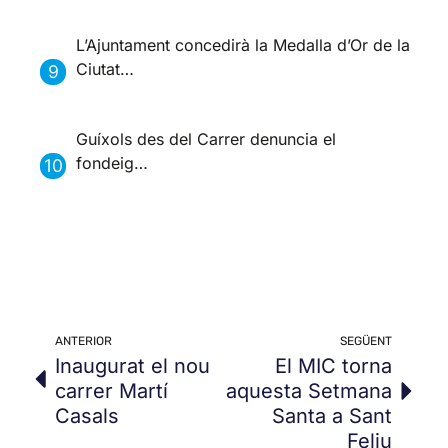
L’Ajuntament concedirà la Medalla d’Or de la
Ciutat…
Guíxols des del Carrer denuncia el
fondeig…
ANTERIOR
SEGÜENT
Inaugurat el nou
El MIC torna
carrer Martí
aquesta Setmana
Casals
Santa a Sant
Feliu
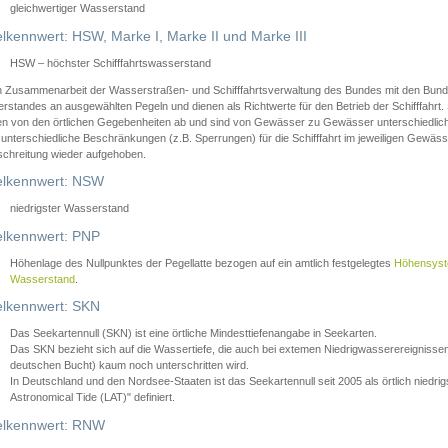
gleichwertiger Wasserstand
lkennwert: HSW, Marke I, Marke II und Marke III
HSW – höchster Schifffahrtswasserstand
in Zusammenarbeit der Wasserstraßen- und Schifffahrtsverwaltung des Bundes mit den Bund
standes an ausgewählten Pegeln und dienen als Richtwerte für den Betrieb der Schifffahrt. 
n von den örtlichen Gegebenheiten ab und sind von Gewässer zu Gewässer unterschiedlich
 unterschiedliche Beschränkungen (z.B. Sperrungen) für die Schifffahrt im jeweiligen Gewäss
schreitung wieder aufgehoben.
lkennwert: NSW
niedrigster Wasserstand
lkennwert: PNP
Höhenlage des Nullpunktes der Pegellatte bezogen auf ein amtlich festgelegtes
Höhensys
Wasserstand
.
lkennwert: SKN
Das Seekartennull (SKN) ist eine örtliche Mindesttiefenangabe in Seekarten.
Das SKN bezieht sich auf die Wassertiefe, die auch bei extemen Niedrigwasserereignissen
deutschen Bucht) kaum noch unterschritten wird.
In Deutschland und den Nordsee-Staaten ist das Seekartennull seit 2005 als örtlich nie
Astronomical Tide (LAT)" definiert.
lkennwert: RNW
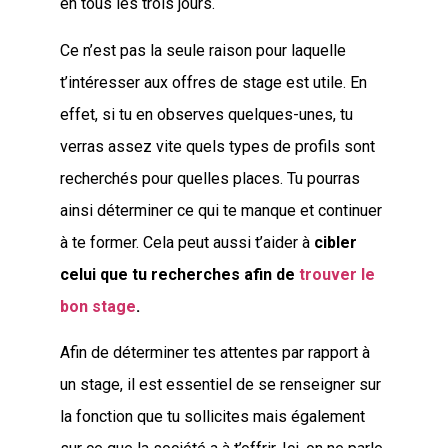
en tous les trois jours.
Ce n’est pas la seule raison pour laquelle
t’intéresser aux offres de stage est utile. En
effet, si tu en observes quelques-unes, tu
verras assez vite quels types de profils sont
recherchés pour quelles places. Tu pourras
ainsi déterminer ce qui te manque et continuer
à te former. Cela peut aussi t’aider à
cibler
celui que tu recherches afin de
trouver le
bon stage
.
Afin de déterminer tes attentes par rapport à
un stage, il est essentiel de se renseigner sur
la fonction que tu sollicites mais également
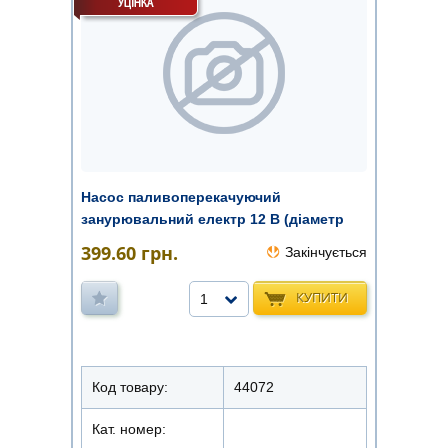
Насос паливоперекачуючий
занурювальний електр 12 В (діаметр
51мм) ...
399.60
грн.
Закінчується
КУПИТИ
1
Код товару:
44072
Кат. номер:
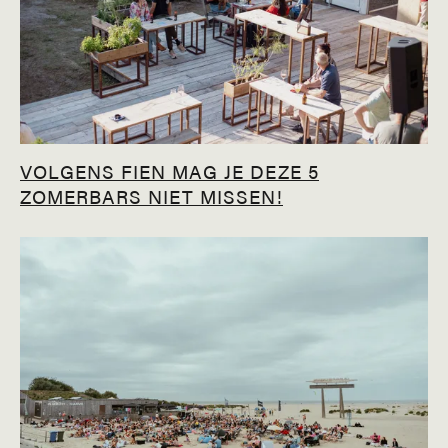
VOLGENS FIEN MAG JE DEZE 5
ZOMERBARS NIET MISSEN!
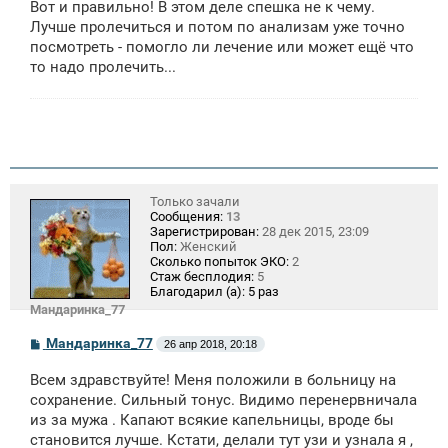
Вот и правильно! В этом деле спешка не к чему.
Лучше пролечиться и потом по анализам уже точно
посмотреть - помогло ли лечение или может ещё что
то надо пролечить...
Только зачали
Сообщения:
13
Зарегистрирован:
28 дек 2015, 23:09
Пол:
Женский
Сколько попыток ЭКО:
2
Стаж бесплодия:
5
Благодарил (а):
5 раз
Мандаринка_77
С
Мандаринка_77
26 апр 2018, 20:18
о
о
Всем здравствуйте! Меня положили в больницу на
б
щ
сохранение. Сильный тонус. Видимо перенервничала
е
из за мужа . Капают всякие капельницы, вроде бы
н
становится лучше. Кстати, делали тут узи и узнала я ,
и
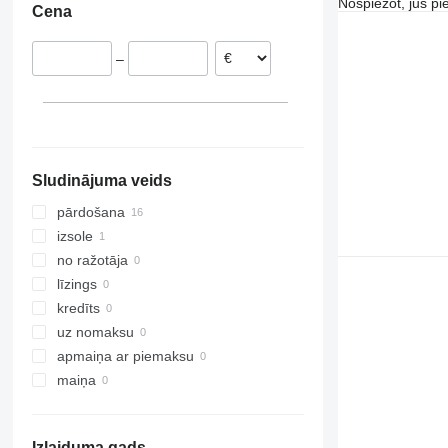
Nospiežot, jūs pi
Cena
Polija
Austrija
–
Sludinājuma veids
pārdošana
izsole
no ražotāja
līzings
kredīts
uz nomaksu
apmaiņa ar piemaksu
maiņa
Izlaiduma gads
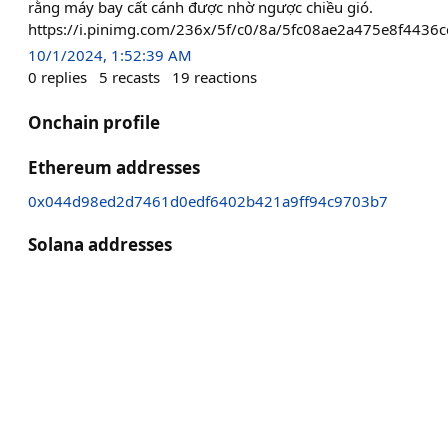
rằng máy bay cất cánh được nhờ ngược chiều gió.
https://i.pinimg.com/236x/5f/c0/8a/5fc08ae2a475e8f4436
10/1/2024, 1:52:39 AM
0
replies
5
recasts
19
reactions
Onchain profile
Ethereum addresses
0x044d98ed2d7461d0edf6402b421a9ff94c9703b7
Solana addresses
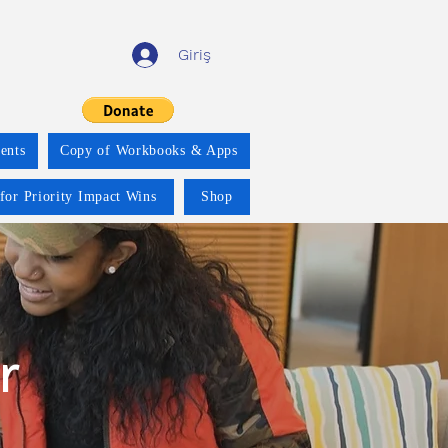
Giriş
ents
Copy of Workbooks & Apps
for Priority Impact Wins
Shop
r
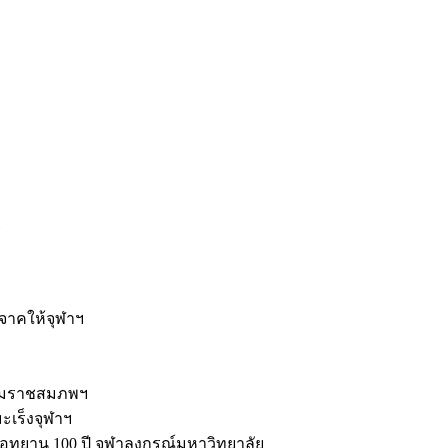
ะ
ิจาคให้จุฬาฯ
รมราชสมภพฯ
มะเร็งจุฬาฯ
ุทยาน 100 ปี จุฬาลงกรณ์มหาวิทยาลัย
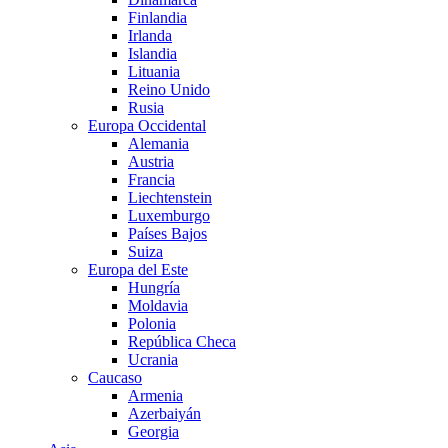
Finlandia
Irlanda
Islandia
Lituania
Reino Unido
Rusia
Europa Occidental
Alemania
Austria
Francia
Liechtenstein
Luxemburgo
Países Bajos
Suiza
Europa del Este
Hungría
Moldavia
Polonia
República Checa
Ucrania
Caucaso
Armenia
Azerbaiyán
Georgia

_Exercise objective_
Above are the records; repeat their lines from the first through the line containing "HSW – höchster Schifffahrtswasserstand", and leave out each picture.

_Task solution_
L’Ajuntament concedirà la Medalla d’Or de la
Ciutat…
Guíxols des del Carrer denuncia el
fondeig…
ANTERIOR
SEGÜENT
Inaugurat el nou
El MIC torna
carrer Martí
aquesta Setmana
Casals
Santa a Sant
Feliu
gleichwertiger Wasserstand
lkennwert: HSW, Marke I, Marke II und Marke III
HSW – höchster Schifffahrtswasserstand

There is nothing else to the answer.